The Venn diagram, also known as the set diagram, is a diagram which shows which are the possible logical relations between a collections of sets. The Venn diagram is used in many fields, primary academics, but also statistics, computer science, linguistics, logic, and probability. Every Venn diagram will usually comprise overlapping circles, with the exterior symbolizing elements which are characteristic exclusively to the elements being compared, and the interior of the circle representing the elements of the set, meaning the common characteristics of the elements being compared.
The history of the Venn diagram goes back to 1880, when British logician and philosopher John Venn introduced it in his research paper On the Diagrammatic and Mechanical Representation of Propositions and Reasonings, which was published in the Philosophical Magazine and Journal of Science. With the help of the Venn diagram, he wanted to illustrate the different ways in which propositions can be represented by means of diagrams. At that time, John Venn referred to the Venn diagram as the Eulerian circle, because it resembles Euler diagrams, invented by Leonhard Euler. In 1918, American academic philosopher Clarence Irving Lewis used the term Venn diagram for the first time, in his book A Survey of Symbolic Logic. The Venn diagram was developed later on by D.W. Henderson, which claimed in 1963 that, as an n-Venn diagram with n-fold rotational symmetry existed, then n was prime. He then proved than the Venn diagram can bee symmetric when n is 5 or 7.

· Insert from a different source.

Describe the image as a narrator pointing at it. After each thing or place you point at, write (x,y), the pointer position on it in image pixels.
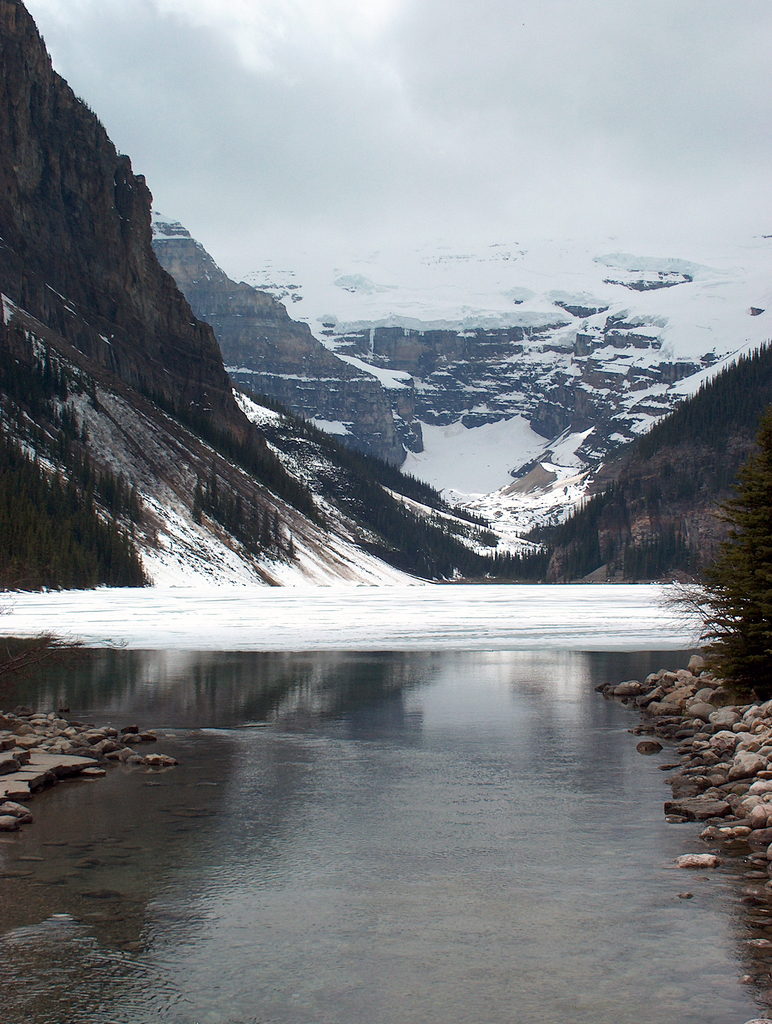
In this image there is water (378,823) in the middle (482,666). In the background (374,503) there are snow mountains (345,370). There are stones (62,755) on either side of the image. On the right side (765,583) there is a tree (757,563). In the middle (265,614) we can see there is snow (62,616).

In 2002, Peter Hamburger took the symmetry theory to the next level, after showing that the Venn diagram can also be symmetric when n is 11. One year later, Griggs, Sauvage, and Killian demonstrated that Venn diagrams are symmetric for all other prime numbers. They later concluded that the symmetric Venn diagram exists if and only if n is a prime number. Since then, the Venn diagram has greatly increased in popularity, becoming an important part of instruction in set theory, which was part of the new math movement back in the 1960s.